The Color Purple - Indiana Yard and Garden - Purdue Consumer Horticulture

The Color Purple

Purple is all the rage among gardeners and Mother Nature’s palette is well endowed with shades of purple flowers, fruit and foliage.

Looking for perennials with purple flowers? Consider bear’s britches (Acanthus), Agapanthus, ornamental onion (Allium), columbine (Aquilegia), Aster, Astilbe,Baptisia, swan river daisy (Brachycome), Siberian bugloss (Brunnera), bellflower (Campanula), Delphinium, foxglove (Digitalis), coneflower (Echinacea), joepye weed (Eupatorium), Hosta, Iris, lavender, Liatris, flax (Linum), purple toadflax (Linaria), bluebells (Mertensia), catmint (Nepeta), Russian sage (Perovskia), Jacob’s ladder (Polemonium), lungwort (Pulmonaria), Salvia, Stoke’s Aster (Stokesia), meadow rue (Thalictrum), thyme and Veronica.

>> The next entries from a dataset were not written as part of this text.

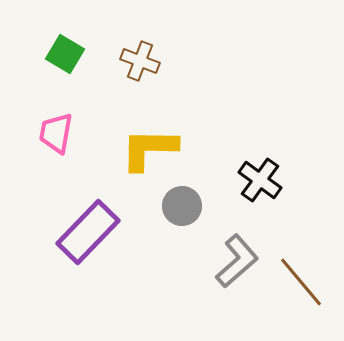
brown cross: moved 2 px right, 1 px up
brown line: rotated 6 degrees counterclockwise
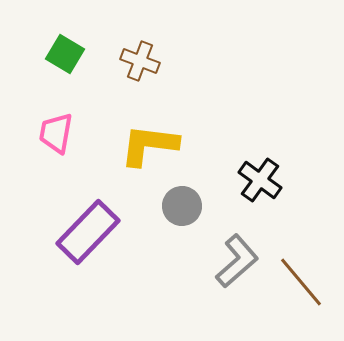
yellow L-shape: moved 4 px up; rotated 6 degrees clockwise
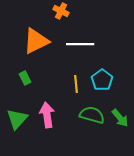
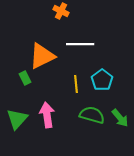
orange triangle: moved 6 px right, 15 px down
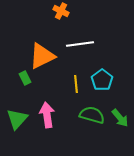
white line: rotated 8 degrees counterclockwise
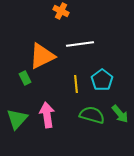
green arrow: moved 4 px up
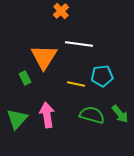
orange cross: rotated 21 degrees clockwise
white line: moved 1 px left; rotated 16 degrees clockwise
orange triangle: moved 2 px right, 1 px down; rotated 32 degrees counterclockwise
cyan pentagon: moved 4 px up; rotated 30 degrees clockwise
yellow line: rotated 72 degrees counterclockwise
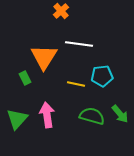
green semicircle: moved 1 px down
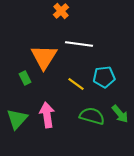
cyan pentagon: moved 2 px right, 1 px down
yellow line: rotated 24 degrees clockwise
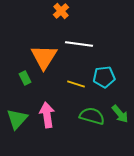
yellow line: rotated 18 degrees counterclockwise
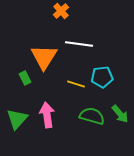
cyan pentagon: moved 2 px left
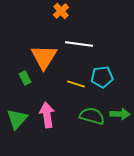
green arrow: rotated 48 degrees counterclockwise
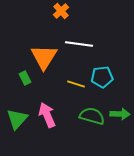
pink arrow: rotated 15 degrees counterclockwise
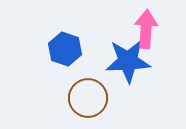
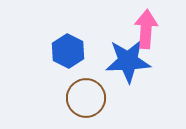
blue hexagon: moved 3 px right, 2 px down; rotated 8 degrees clockwise
brown circle: moved 2 px left
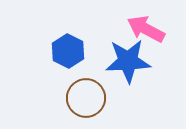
pink arrow: rotated 66 degrees counterclockwise
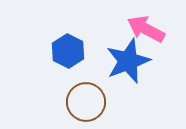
blue star: rotated 18 degrees counterclockwise
brown circle: moved 4 px down
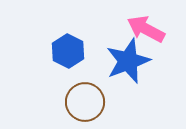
brown circle: moved 1 px left
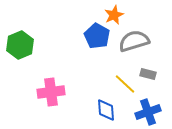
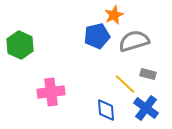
blue pentagon: rotated 30 degrees clockwise
green hexagon: rotated 12 degrees counterclockwise
blue cross: moved 2 px left, 4 px up; rotated 35 degrees counterclockwise
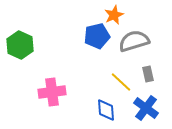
gray rectangle: rotated 63 degrees clockwise
yellow line: moved 4 px left, 2 px up
pink cross: moved 1 px right
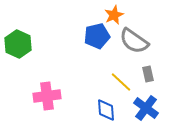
gray semicircle: rotated 128 degrees counterclockwise
green hexagon: moved 2 px left, 1 px up
pink cross: moved 5 px left, 4 px down
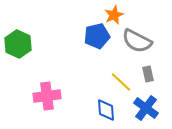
gray semicircle: moved 3 px right; rotated 8 degrees counterclockwise
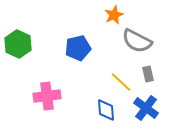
blue pentagon: moved 19 px left, 12 px down
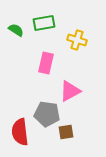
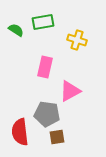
green rectangle: moved 1 px left, 1 px up
pink rectangle: moved 1 px left, 4 px down
brown square: moved 9 px left, 5 px down
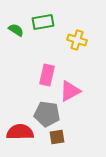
pink rectangle: moved 2 px right, 8 px down
red semicircle: rotated 96 degrees clockwise
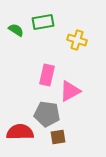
brown square: moved 1 px right
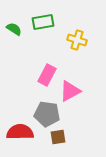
green semicircle: moved 2 px left, 1 px up
pink rectangle: rotated 15 degrees clockwise
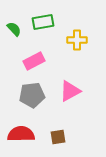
green semicircle: rotated 14 degrees clockwise
yellow cross: rotated 18 degrees counterclockwise
pink rectangle: moved 13 px left, 14 px up; rotated 35 degrees clockwise
gray pentagon: moved 15 px left, 19 px up; rotated 15 degrees counterclockwise
red semicircle: moved 1 px right, 2 px down
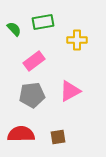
pink rectangle: rotated 10 degrees counterclockwise
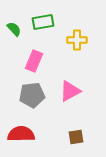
pink rectangle: rotated 30 degrees counterclockwise
brown square: moved 18 px right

There are only a small handful of hardy shrubs with purple or blue flowers, including beautyberry (Callicarpa), bluebeard (Caryopteris), smokebush (Cotinus), rose-of-sharon (Hibiscus), Rhododendron and lilac. Those with purple fruit include chokeberry (Aronia), beautyberry (Callicarpa), silky dogwood (Cornus amomum) and arrowwood Viburnum (Viburnum dentatum).

Although green foliage provides a great backdrop for flowers and fruit, a little purple foliage can perk up your garden design. Plants sporting purple leaves look showy throughout the growing season, even when nothing is in bloom. When you consider that most flowering shrubs and perennials are only in flower for a few weeks, colorful foliage can provide a more consistent contrast to green foliage.

Perennials and ground covers with selected cultivars of purple foliage include bugleweed (Ajuga), Canna, black snakeroot (Cimicifuga), joe pye weed (Eupatorium), alumroot (Heuchera) and Penstemmon ‘Husker Red’. Shrubs or small trees that feature at least some cultivars with purple foliage include smokebush (Cotinus), Japanese maple, Elderberry (Sambucus) and Weigela.